+++ RECORDS FOR THE EXERCISE +++
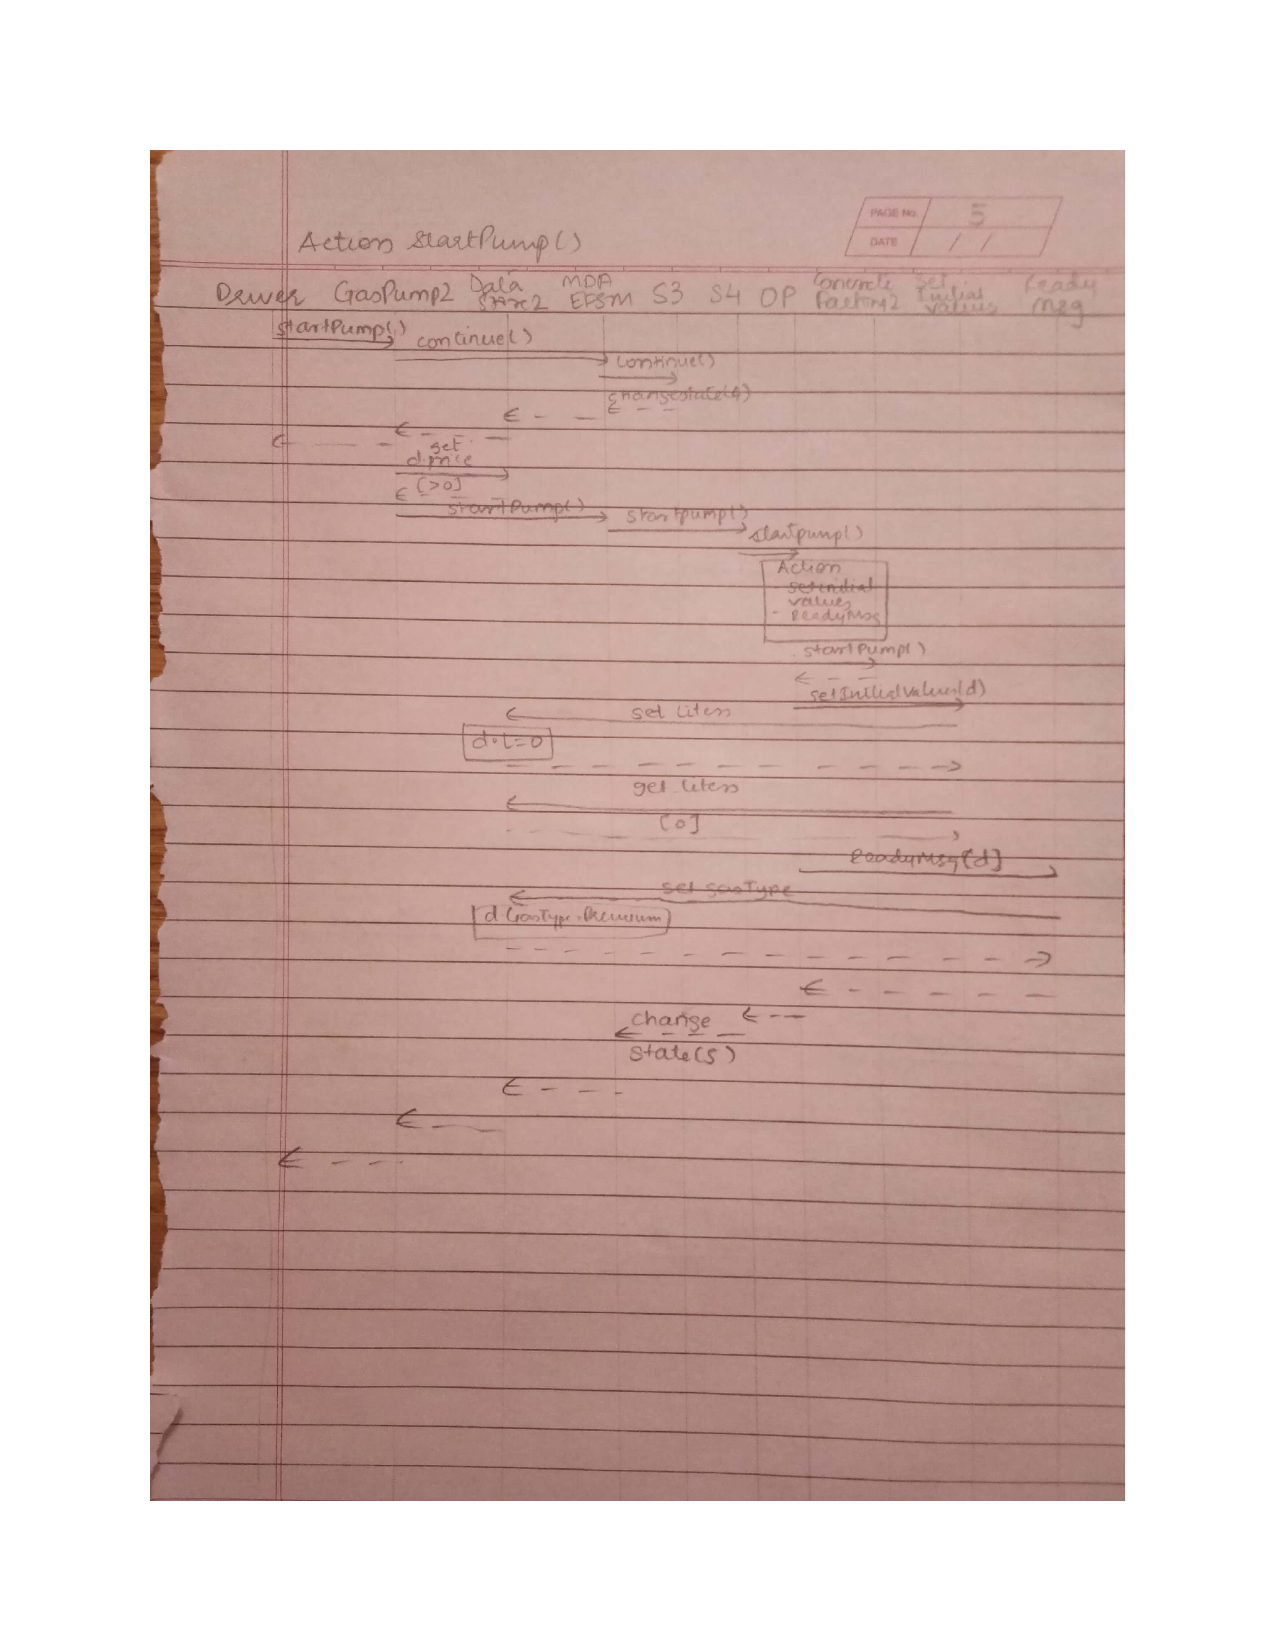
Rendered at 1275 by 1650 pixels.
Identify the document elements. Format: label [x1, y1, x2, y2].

picture [150, 150, 1125, 1501]
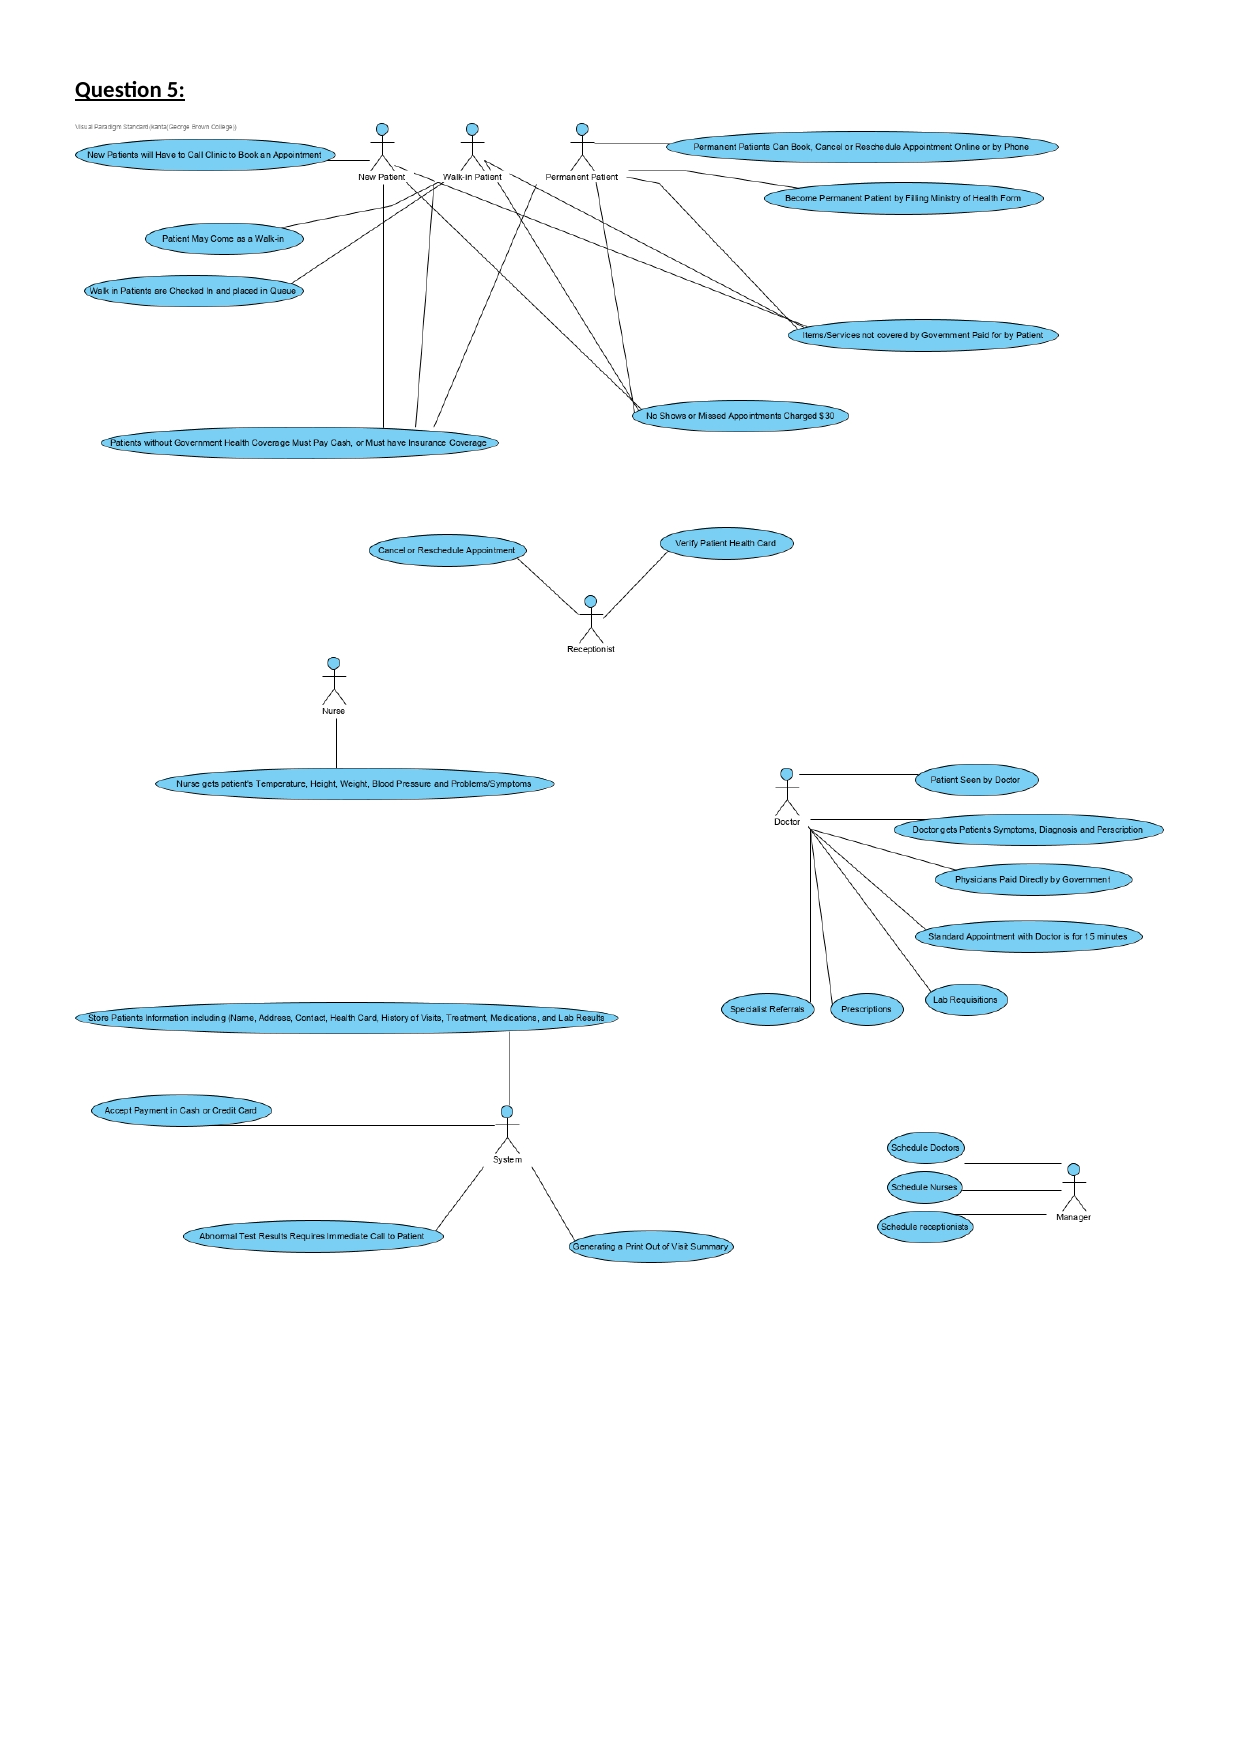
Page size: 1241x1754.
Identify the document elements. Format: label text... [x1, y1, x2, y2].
+++
For this task, give the full listing again verbatim and keep out every picture.

Rendered at 1275 by 1650 pixels.
Identify the document elements. Format: label [x1, y1, x2, y2].

picture [150, 150, 1125, 1501]
Page size: 1241x1754.
Identify the document elements. Format: label text... [x1, y1, x2, y2].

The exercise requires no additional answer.